Helen Clark’s claim that Kordia’s cellphone tower work for the repressive Government of Myanmar (Burma) somehow contributes to democracy in that country is fanciful, says National’s Foreign Affairs spokesman, Murray McCully.
An astute reader just sent us a great link to this article in the Washington Post on the relationship between modern cell phone technology and democratic advocacy in the Philippines.
MANILA — Raymond Palatino’s cellphone pinged loudly, and a text message lit up the display: “Other students are already marching. Where are you?”
Palatino and hundreds of others — nearly all carrying cellphones — were on their way to Manila’s gated presidential palace for a protest rally.
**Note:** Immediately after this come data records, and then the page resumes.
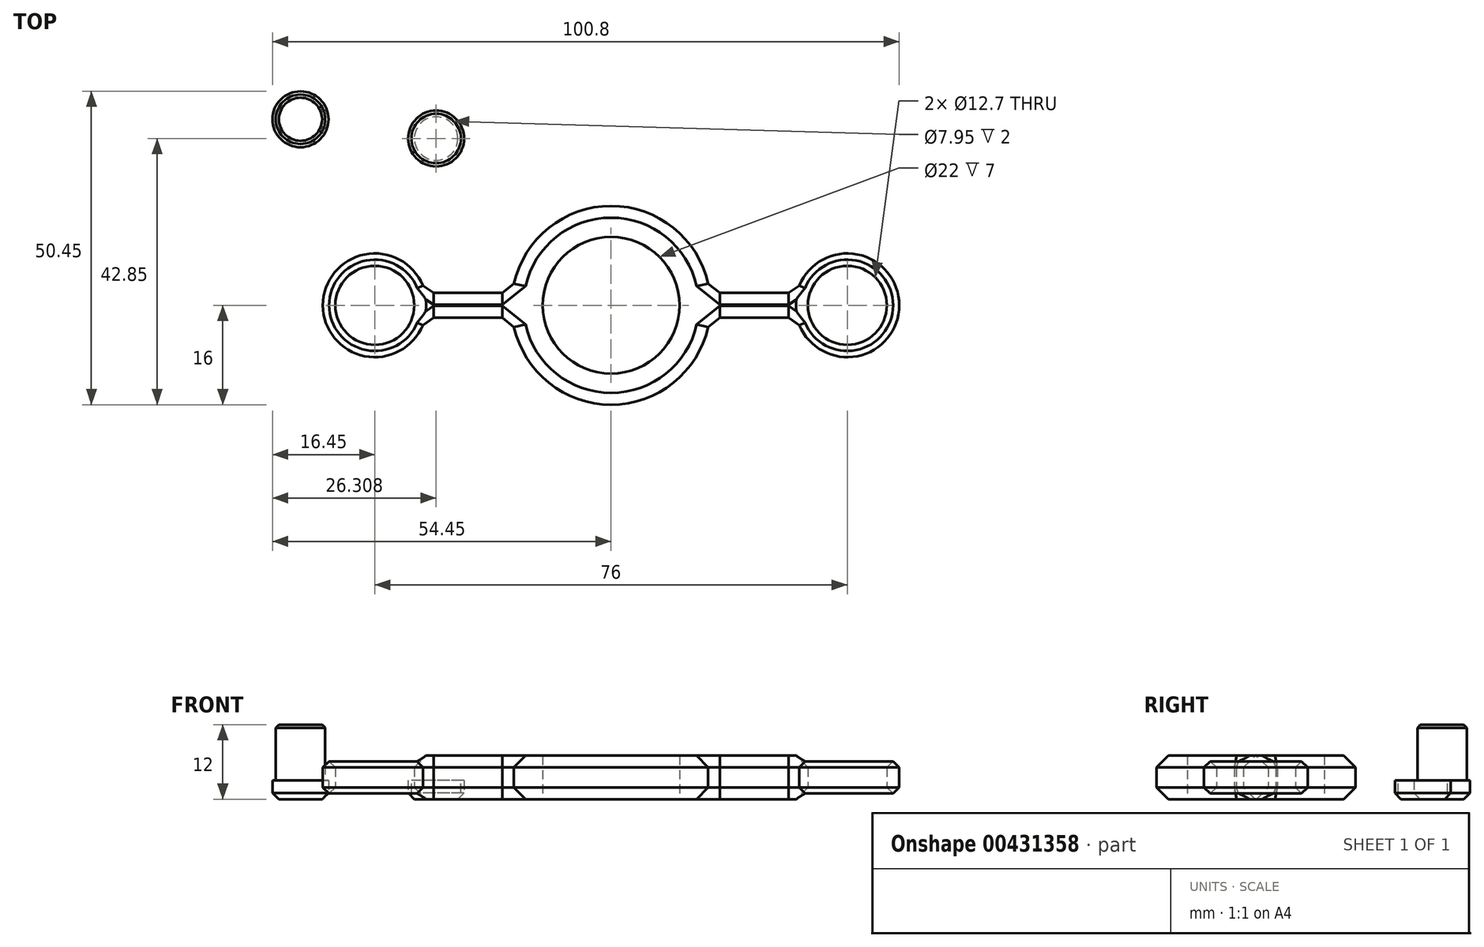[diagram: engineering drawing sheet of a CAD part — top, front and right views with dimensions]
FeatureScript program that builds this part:
annotation { "Feature Type Name" : "Feature", "Feature Type Description" : "" }
export const myFeature = defineFeature(function(context is Context, id is Id, definition is map)
    precondition{}
    {
        {
            var Q0;
            Q0=qCreatedBy(makeId("Top.planeOp"),FACE);
            var sketch = newSketch(context, id + "F0", { "sketchPlane" : qUnion([Q0])});
            skCircle(sketch, "E0", {"center": v(0, 0) * mm, "radius": 11 * mm});
            skArc(sketch, "E1.0", {"start": v(15.87, 2) * mm, "mid": v(0, 16) * mm, "end": v(-15.87, 2) * mm});
            skCircle(sketch, "E2", {"center": v(38, 0) * mm, "radius": 6.35 * mm});
            skArc(sketch, "E3.0", {"start": v(29.9, -2) * mm, "mid": v(46.35, 0) * mm, "end": v(29.9, 2) * mm});
            skLineSegment(sketch, "E4.trimOffspring", {"start": v(15.87, 2) * mm, "end": v(29.9, 2) * mm});
            skLineSegment(sketch, "E5.trimOffspring", {"start": v(15.87, -2) * mm, "end": v(29.9, -2) * mm});
            skArc(sketch, "E6.MirrorCS", {"start": v(-29.9, -2) * mm, "mid": v(-46.35, 0) * mm, "end": v(-29.9, 2) * mm});
            skLineSegment(sketch, "E7.MirrorCS", {"start": v(-15.87, 2) * mm, "end": v(-29.9, 2) * mm});
            skLineSegment(sketch, "E8.MirrorCS", {"start": v(-15.87, -2) * mm, "end": v(-29.9, -2) * mm});
            skCircle(sketch, "E9.MirrorC", {"center": v(-38, 0) * mm, "radius": 6.35 * mm});
            skArc(sketch, "E10.MirrorCS", {"start": v(-15.87, 2) * mm, "mid": v(0, 16) * mm, "end": v(15.87, 2) * mm});
            skArc(sketch, "E11.trimOffspring", {"start": v(15.87, -2) * mm, "mid": v(0, -16) * mm, "end": v(-15.87, -2) * mm});
            skArc(sketch, "E12.trimOffspring", {"start": v(-15.87, -2) * mm, "mid": v(0, -16) * mm, "end": v(15.87, -2) * mm});
            skSolve(sketch);
        }
        {
            var Q0;
            Q0=makeQuery(id+"F0.imprint","IMPRINT",FACE,{"disambiguationData":[TD([[makeQuery(id+"F0.imprint","IMPRINT",EDGE,{"derivedFrom":sQuery(id+"F0.wireOp",EDGE,"E2")}),-1.0]])]});
            extrude(context, id + "F1", {"entities" : qUnion([Q0]), "depth" : 7 * mm});
        }
        {
            var Q0;
            Q0=makeQuery(id+"F1.opExtrude","CAP_EDGE",EDGE,{"disambiguationData":[OSD([sQuery(id+"F0.wireOp",EDGE,"E12.trimOffspring")])],"isStart":false});
            var Q1;
            Q1=makeQuery(id+"F1.opExtrude","CAP_EDGE",EDGE,{"disambiguationData":[OSD([sQuery(id+"F0.wireOp",EDGE,"E5.trimOffspring")])],"isStart":false});
            var Q2;
            Q2=makeQuery(id+"F1.opExtrude","CAP_EDGE",EDGE,{"disambiguationData":[OSD([sQuery(id+"F0.wireOp",EDGE,"E3.0")])],"isStart":false});
            var Q3;
            Q3=makeQuery(id+"F1.opExtrude","CAP_EDGE",EDGE,{"disambiguationData":[OSD([sQuery(id+"F0.wireOp",EDGE,"E4.trimOffspring")])],"isStart":false});
            var Q4;
            Q4=makeQuery(id+"F1.opExtrude","CAP_EDGE",EDGE,{"disambiguationData":[OSD([sQuery(id+"F0.wireOp",EDGE,"E10.MirrorCS")])],"isStart":false});
            var Q5;
            Q5=makeQuery(id+"F1.opExtrude","CAP_EDGE",EDGE,{"disambiguationData":[OSD([sQuery(id+"F0.wireOp",EDGE,"E7.MirrorCS")])],"isStart":false});
            var Q6;
            Q6=makeQuery(id+"F1.opExtrude","CAP_EDGE",EDGE,{"disambiguationData":[OSD([sQuery(id+"F0.wireOp",EDGE,"E8.MirrorCS")])],"isStart":false});
            var Q7;
            Q7=makeQuery(id+"F1.opExtrude","CAP_EDGE",EDGE,{"disambiguationData":[OSD([sQuery(id+"F0.wireOp",EDGE,"E6.MirrorCS")])],"isStart":false});
            var Q8;
            Q8=makeQuery(id+"F1.opExtrude","CAP_EDGE",EDGE,{"disambiguationData":[OSD([sQuery(id+"F0.wireOp",EDGE,"E12.trimOffspring")])],"isStart":true});
            var Q9;
            Q9=makeQuery(id+"F1.opExtrude","CAP_EDGE",EDGE,{"disambiguationData":[OSD([sQuery(id+"F0.wireOp",EDGE,"E8.MirrorCS")])],"isStart":true});
            var Q10;
            Q10=makeQuery(id+"F1.opExtrude","CAP_EDGE",EDGE,{"disambiguationData":[OSD([sQuery(id+"F0.wireOp",EDGE,"E6.MirrorCS")])],"isStart":true});
            var Q11;
            Q11=makeQuery(id+"F1.opExtrude","CAP_EDGE",EDGE,{"disambiguationData":[OSD([sQuery(id+"F0.wireOp",EDGE,"E7.MirrorCS")])],"isStart":true});
            var Q12;
            Q12=makeQuery(id+"F1.opExtrude","CAP_EDGE",EDGE,{"disambiguationData":[OSD([sQuery(id+"F0.wireOp",EDGE,"E10.MirrorCS")])],"isStart":true});
            var Q13;
            Q13=makeQuery(id+"F1.opExtrude","CAP_EDGE",EDGE,{"disambiguationData":[OSD([sQuery(id+"F0.wireOp",EDGE,"E4.trimOffspring")])],"isStart":true});
            var Q14;
            Q14=makeQuery(id+"F1.opExtrude","CAP_EDGE",EDGE,{"disambiguationData":[OSD([sQuery(id+"F0.wireOp",EDGE,"E3.0")])],"isStart":true});
            var Q15;
            Q15=makeQuery(id+"F1.opExtrude","CAP_EDGE",EDGE,{"disambiguationData":[OSD([sQuery(id+"F0.wireOp",EDGE,"E5.trimOffspring")])],"isStart":true});
            var Q16;
            Q16=makeQuery(id+"F1.opExtrude","SWEPT_FACE",FACE,{"disambiguationData":[OSD([sQuery(id+"F0.wireOp",EDGE,"E5.trimOffspring")])]});
            var Q17;
            Q17=makeQuery(id+"F1.opExtrude","SWEPT_FACE",FACE,{"disambiguationData":[OSD([sQuery(id+"F0.wireOp",EDGE,"E4.trimOffspring")])]});
            var Q18;
            Q18=makeQuery(id+"F1.opExtrude","SWEPT_FACE",FACE,{"disambiguationData":[OSD([sQuery(id+"F0.wireOp",EDGE,"E7.MirrorCS")])]});
            var Q19;
            Q19=makeQuery(id+"F1.opExtrude","SWEPT_FACE",FACE,{"disambiguationData":[OSD([sQuery(id+"F0.wireOp",EDGE,"E8.MirrorCS")])]});
            var Q20;
            Q20=makeQuery(id+"F1.opExtrude","SWEPT_FACE",FACE,{"disambiguationData":[OSD([sQuery(id+"F0.wireOp",EDGE,"E2")])]});
            var Q21;
            Q21=makeQuery(id+"F1.opExtrude","SWEPT_FACE",FACE,{"disambiguationData":[OSD([sQuery(id+"F0.wireOp",EDGE,"E9.MirrorC")])]});
            chamfer(context, id + "F2", {"entities" : qUnion([Q0, Q1, Q2, Q3, Q4, Q5, Q6, Q7, Q8, Q9, Q10, Q11, Q12, Q13, Q14, Q15, Q16, Q17, Q18, Q19, Q20, Q21]), "width" : 1.9 * mm, "tangentPropagation" : true});
        }
        {
            var Q0;
            Q0=qCreatedBy(makeId("Top.planeOp"),FACE);
            var sketch = newSketch(context, id + "F3", { "sketchPlane" : qUnion([Q0])});
            skCircle(sketch, "E13", {"center": v(-49.95, 29.95) * mm, "radius": 4.5 * mm});
            skSolve(sketch);
        }
        {
            var Q0;
            Q0=makeQuery(id+"F3.imprint","IMPRINT",FACE,{"disambiguationData":[TD([[makeQuery(id+"F3.imprint","IMPRINT",EDGE,{"derivedFrom":sQuery(id+"F3.wireOp",EDGE,"E13")}),1.0]])]});
            extrude(context, id + "F4", {"entities" : qUnion([Q0]), "depth" : 3 * mm});
        }
        {
            var Q0;
            Q0=makeQuery(id+"F4.opExtrude","CAP_FACE",FACE,{"disambiguationData":[OSD([sQuery(id+"F3.wireOp",EDGE,"E13")])],"isStart":false});
            var sketch = newSketch(context, id + "F5", { "sketchPlane" : qUnion([Q0])});
            skCircle(sketch, "E14", {"center": v(-49.95, 29.95) * mm, "radius": 3.98 * mm});
            skSolve(sketch);
        }
        {
            var Q0;
            Q0=makeQuery(id+"F5.imprint","IMPRINT",FACE,{"disambiguationData":[TD([[makeQuery(id+"F5.imprint","IMPRINT",EDGE,{"derivedFrom":sQuery(id+"F5.wireOp",EDGE,"E14")}),1.0]])]});
            extrude(context, id + "F6", {"entities" : qUnion([Q0]), "operationType" : NewBodyOperationType.ADD, "depth" : 9 * mm});
        }
        {
            var Q0;
            Q0=makeQuery(id+"F6.opExtrude","CAP_EDGE",EDGE,{"disambiguationData":[OSD([sQuery(id+"F5.wireOp",EDGE,"E14")])],"isStart":false});
            chamfer(context, id + "F7", {"entities" : qUnion([Q0]), "width" : .5 * mm, "tangentPropagation" : true});
        }
        {
            var Q0;
            Q0=makeQuery(id+"F4.opExtrude","CAP_EDGE",EDGE,{"disambiguationData":[OSD([sQuery(id+"F3.wireOp",EDGE,"E13")])],"isStart":true});
            chamfer(context, id + "F8", {"entities" : qUnion([Q0]), "width" : 1 * mm, "tangentPropagation" : true});
        }
        {
            var Q0;
            Q0=qCreatedBy(makeId("Top.planeOp"),FACE);
            var sketch = newSketch(context, id + "F9", { "sketchPlane" : qUnion([Q0])});
            skCircle(sketch, "E15", {"center": v(-28.14, 26.85) * mm, "radius": 4.5 * mm});
            skSolve(sketch);
        }
        {
            var Q0;
            Q0=makeQuery(id+"F9.imprint","IMPRINT",FACE,{"disambiguationData":[TD([[makeQuery(id+"F9.imprint","IMPRINT",EDGE,{"derivedFrom":sQuery(id+"F9.wireOp",EDGE,"E15")}),1.0]])]});
            extrude(context, id + "F10", {"entities" : qUnion([Q0]), "depth" : 3 * mm});
        }
        {
            var Q0;
            Q0=makeQuery(id+"F10.opExtrude","CAP_FACE",FACE,{"disambiguationData":[OSD([sQuery(id+"F9.wireOp",EDGE,"E15")])],"isStart":false});
            var sketch = newSketch(context, id + "F11", { "sketchPlane" : qUnion([Q0])});
            skCircle(sketch, "E16", {"center": v(-28.14, 26.85) * mm, "radius": 3.98 * mm});
            skSolve(sketch);
        }
        {
            var Q0;
            Q0=makeQuery(id+"F11.imprint","IMPRINT",FACE,{"disambiguationData":[TD([[makeQuery(id+"F11.imprint","IMPRINT",EDGE,{"derivedFrom":sQuery(id+"F11.wireOp",EDGE,"E16")}),1.0]])]});
            extrude(context, id + "F12", {"entities" : qUnion([Q0]), "operationType" : NewBodyOperationType.REMOVE, "oppositeDirection" : true, "depth" : 2 * mm});
        }
        {
            var Q0;
            Q0=makeQuery(id+"F10.opExtrude","CAP_EDGE",EDGE,{"disambiguationData":[OSD([sQuery(id+"F9.wireOp",EDGE,"E15")])],"isStart":true});
            chamfer(context, id + "F13", {"entities" : qUnion([Q0]), "width" : 1 * mm, "tangentPropagation" : true});
        }
    });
Palatino and what people here call a “text brigade” were still a couple of miles away, about to board buses in the steamy midday heat…
“WEAR RED. BRING BANNERS.” The messages — faster and cheaper than phone calls — went to thousands of young people, telling them to gather near Morayta Street.
“I didn’t talk to anyone,” said Palatino, 26, a university graduate who has a contagious smile and aspires to be a teacher. “All the organizing is done through texting. It’s affordable and instant.”
Cellphones and text messaging are changing the way political mobilizations are conducted around the world. From Manila to Riyadh and Kathmandu protests once publicized on coffeehouse bulletin boards are now organized entirely through text-messaging networks that can reach vast numbers of people in a matter of minutes…
“Before, we had no choice but to keep quiet and listen to the president,” Palatino said, still holding his tiny phone. “This is a development for democracy.”
In McCully’s defence, the Brethren probably don’t use cellphones.